Following a highly competitive review process, NOAA’s Marine Debris Program provided approximately $7.3 million in federal funds to 25 grant recipients for marine debris research, removal, and prevention projects. Federal funding is matched by non-federal contributions, bringing the total investment of these marine debris projects to approximately $14.7 million. Marine debris is a pervasive national and global problem that harms wildlife, navigation safety, ecosystem health, and the economy. These projects will improve habitats and other ecological resources, and help build a foundation of knowledge and resources to change behaviors, raise awareness, and promote the long-term prevention of marine debris. The Marine Debris Program is proud to support impactful, community-driven, and cost-effective projects.
OR&R provides scientific support for spill emergencies, including 156 domestic incidents in FY 21. OR&R mobilized its expertise for six significant international marine oil, chemical, and plastic spills during FY 21. Working with our NOAA partners, including NOAA Fisheries and the Office of Protected Resources, OR&R provided response products and guidance to: Sri Lanka, following the fire and sinking of the container ship X-Press Pearl; Trinidad and Tobago, following an oil spill from the tankship Nabarima; Israel, following a mystery offshore oil discharge; Haiti, following a devastating earthquake; the United Nations, regarding a derelict tanker in the Middle East; and Cyprus, after an oil spill off of the Syrian coast.

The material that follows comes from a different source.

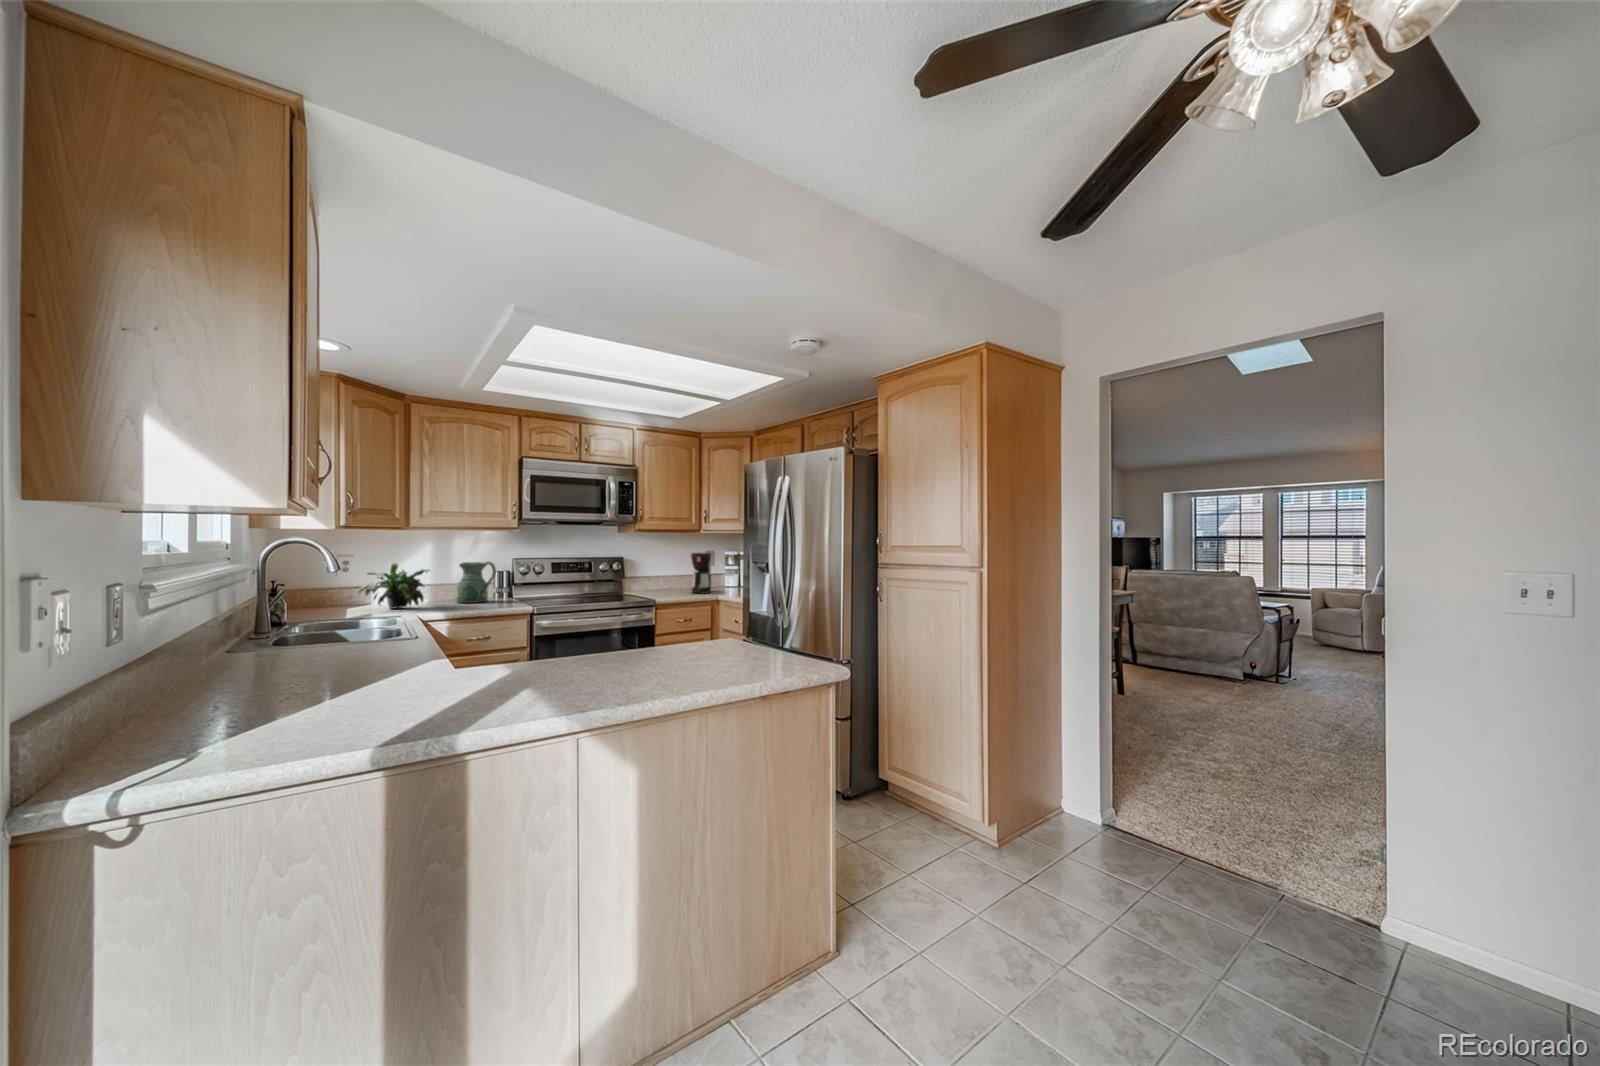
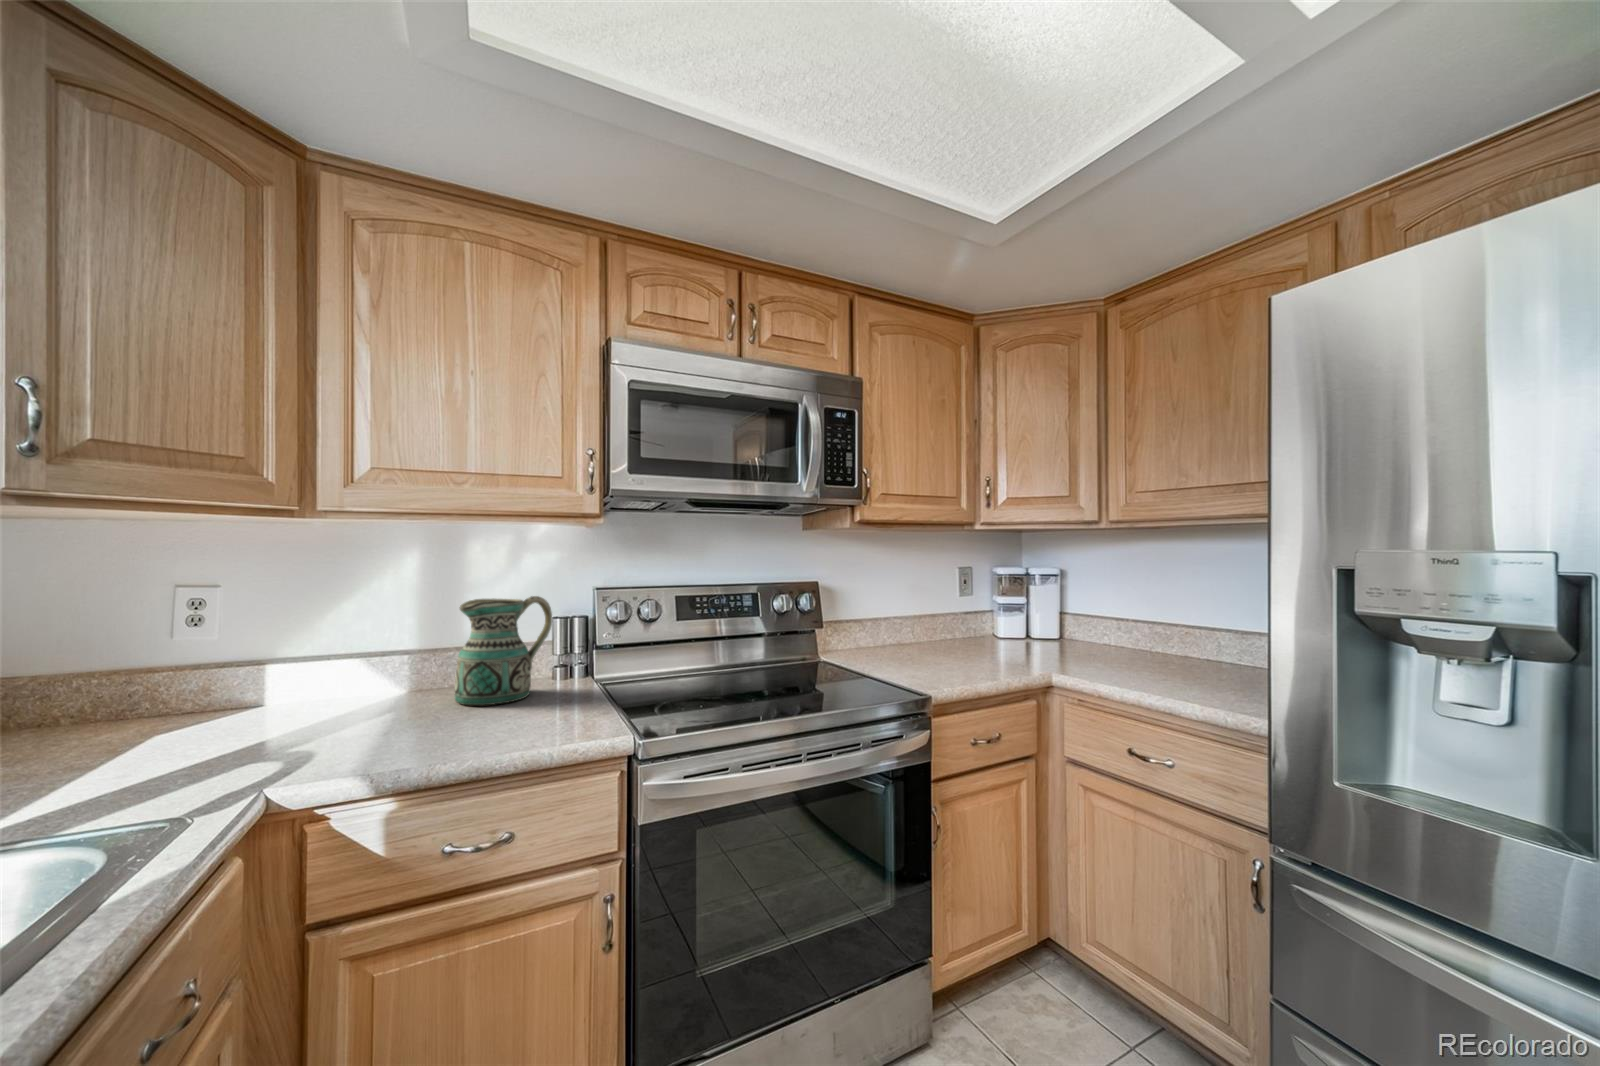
coffee maker: present [691,553,711,593] -> none [966,572,1014,664]
potted plant: present [359,564,429,609] -> none [139,613,374,746]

OR&R provided virtual support during the pandemic, and continues to improve virtual capabilities to ensure maximum effectiveness. For international incidents, OR&R provided oil fate and trajectory analyses, oil and debris cleanup recommendations, advice regarding marine mammal and sea turtle impacts, and satellite imagery. Through the U.S. Department of State’s Assistance for International Oil Spills process, NOAA is a key member of the U.S. National Response Team and provides a wide range of scientific and technical support, resources, and products.
In FY 21, OR&R made significant, publicly available improvements to both DIVER, an electronic warehouse that shares environmental data, and ERMA®, a mapping tool for environmental responders. ERMA integrates both static and real-time data, including Environmental Sensitivity Index maps, ship locations, weather, and ocean currents. When an event occurs or is imminent, NOAA’s Homeland Security Program relies on ERMA dashboards, which contain information on the event, identify personnel in the area of impact, and show who has responded to emergency alerts.
In support of emergency response for hurricanes, oil spills, and Natural Resource Damage Assessment (NRDA) field work, ERMA enhancements focused on data collection in the field. Centralizing data aids operational decisions, such as prioritizing cleanup activities for hurricanes and spills, or choosing sampling locations for NRDA cases. In FY 21, these tools expedited more effective and timely responses to spills and hurricanes, enabling faster recovery of natural resources and the economies that depend on them. In addition, marine debris emergency response guides now include direct links to ERMA maps. This allows responders to access a state-specific view, a preloaded set of layers relevant to debris response, and important information for determining jurisdiction boundaries.